Global Steel Prices Volatility, China-Australia Trade War and Indian Metal Market: Analysis
India’s metal stocks and the NIFTY METAL index have been rallying. Steel prices are soaring and iron ore prices have started to slump. Iron ore is the key raw material used to manufacture steel, yet both are following opposite trends. In December 2020, we at marketfeed discussed the soaring steel prices and how it was impacting the Indian economy. While there have been some shortfalls that are globally driving down steel prices, one crucial factor is at play, China. This piece gives an overview of the steel market and how it could impact Indian metal stocks.
China’s Economic Turbulence Impacts Global Steel Prices
The last few weeks have been tough for the Chinese economy. It first faced the Evergrande Crisis and is now facing a severe power crunch. Even though we are amidst a global energy crisis, it seems to have impacted China more than other countries. Nevertheless, there is a weird trend that exists right now in the metal market. Iron ore, a key ingredient for making steel, has its prices falling while steel prices are soaring.
The story starts with China’s trade war with Australia. China produces ~51% of the world’s steel. To make this steel, it imports 60% of the iron ore from Australia, which controls ~38% of iron ore production. The trade war started in May 2020, when China restricted barley imports from Australia, accusing it of breaching WTO rules by subsidizing barley production in China below the domestic production cost.
Australia further angered China by asking for an independent inquiry into the origin of the coronavirus. Essentially, Australia was accusing China of deliberately creating the COVID-19 pandemic. China retaliated by disrupting the imports of seafood, wood, beef, wine, and coal from Australia. Eventually, Australia restricted the supply of iron ore to China. This meant that China wouldn’t be able to produce as much steel as before. This sent steel prices on a rollercoaster globally.
To correct the supply-demand mismatch of metals in China, it has decided to release metal reserves of copper, aluminium and zinc. It shall release 170,000 tonnes of this metal into the market and more depending on how the market reacts.
The iron ore that Australia would sell to China would go to other steel manufacturing economies like India, Brazil, the US, etc. Steel, aluminium, copper, and iron ore prices have slumped in India due to fears of weak demand from China amidst an economic crisis. Nevertheless, steel demand in India is healthy, since it has managed to revamp domestic production. India is boosting its economy with multiple infrastructure projects, which ultimately require a significant amount of steel.
In Q1 FY22, India turned net exporter of finished and semi-finished steel to China for the first time in years. This could mean soaring profits for domestic steel companies in India and for their shareholders. China is currently focussing on reducing carbon emissions and is therefore importing semi-finished and finished steel from India. This would mean better profit margins for Indian steel players.
India’s Metal Markets
International steel prices are much higher than domestic prices in India. This could mean a bumper export season for domestic steel and iron companies, eventually making good profits. For the past few days, the winds in the metal markets blew in favour of Indian companies. This caused a rally in the Indian metal stocks, followed by a major correction. Between September 1, 2021, and September 16, 2021, the NIFTY Metal Index rallied by 4% or 247 points before going down amidst uncertainties surrounding the US Interest rate hike and the Evergrande crisis.

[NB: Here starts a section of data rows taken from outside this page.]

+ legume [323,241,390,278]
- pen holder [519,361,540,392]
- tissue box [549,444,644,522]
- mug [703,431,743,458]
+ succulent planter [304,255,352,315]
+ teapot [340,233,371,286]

Tala Steel, SAIL, NMDC, JSW Steel, APL Apollo Tubes are some big players that can benefit from the current situation in the global markets. These companies are players in the core steel industry. They have a replenished inventory of steel products and a large consumer base, both domestic and international
The government has advised SAIL and NMDC to sell off its ‘residual iron ore fines’ from all its mines. This will not only generate supply in the market but also add to revenue (even though a small amount) of the two companies. India’s domestic steel demand is likely to remain healthy as the government has announced many infrastructure projects and some incentive schemes for them.

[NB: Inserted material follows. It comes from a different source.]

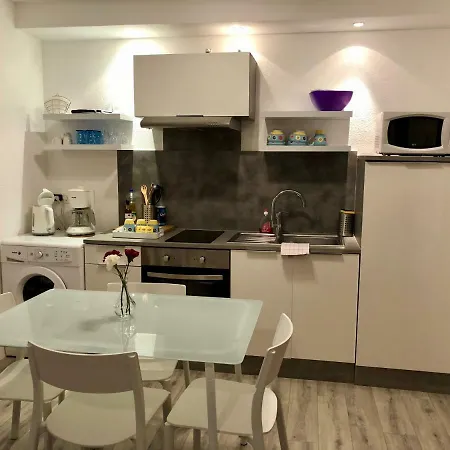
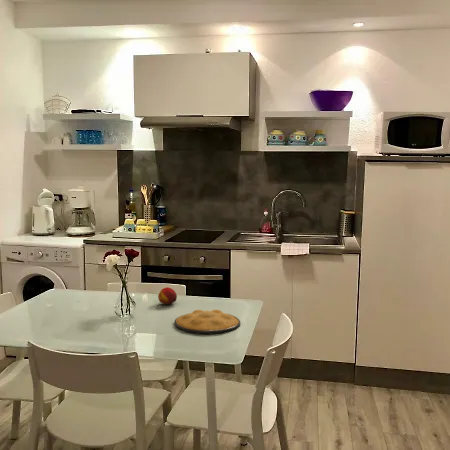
+ fruit [157,286,178,305]
+ plate [174,309,241,334]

Currently, Indian steel companies have two marketplaces to benefit from. First, there is the global market where there is a shortage of steel supply. Second is the Indian market which is seeing fast growth in the number of infrastructure projects.

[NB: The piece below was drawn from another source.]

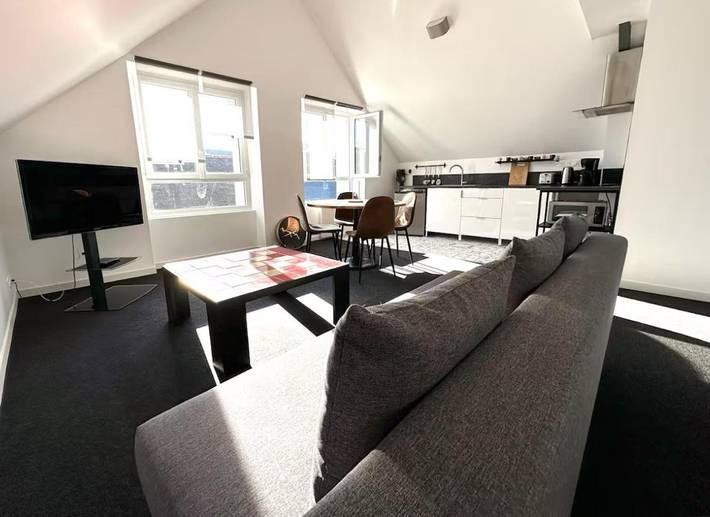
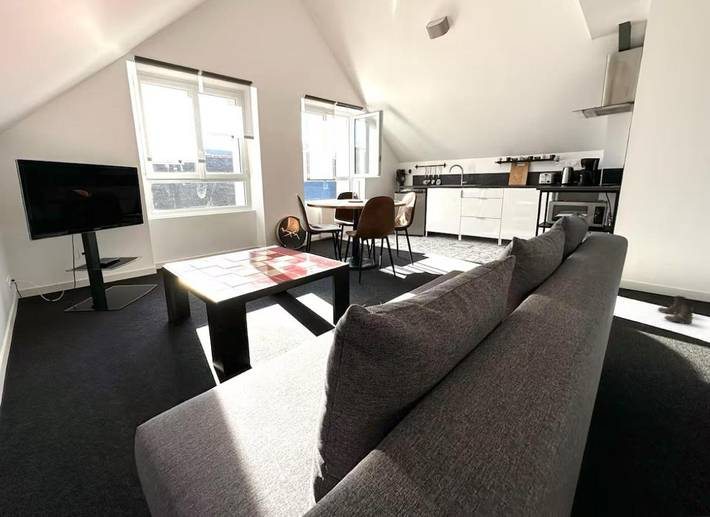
+ boots [657,295,695,325]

In a December 2020 issue, we discussed how India’s steel production shortage caused domestic prices to cross the international prices. India could neither export steel because of the price gap nor import it because of the import duties imposed in the country. The situation is now much better as India has plenty of steel and iron ore reserves that can be exported and meet domestic demand at the same time. Price fluctuations in the international market are not likely to impact the domestic metal market. An investor should watch out for core steel companies with high export numbers and no production bottlenecks.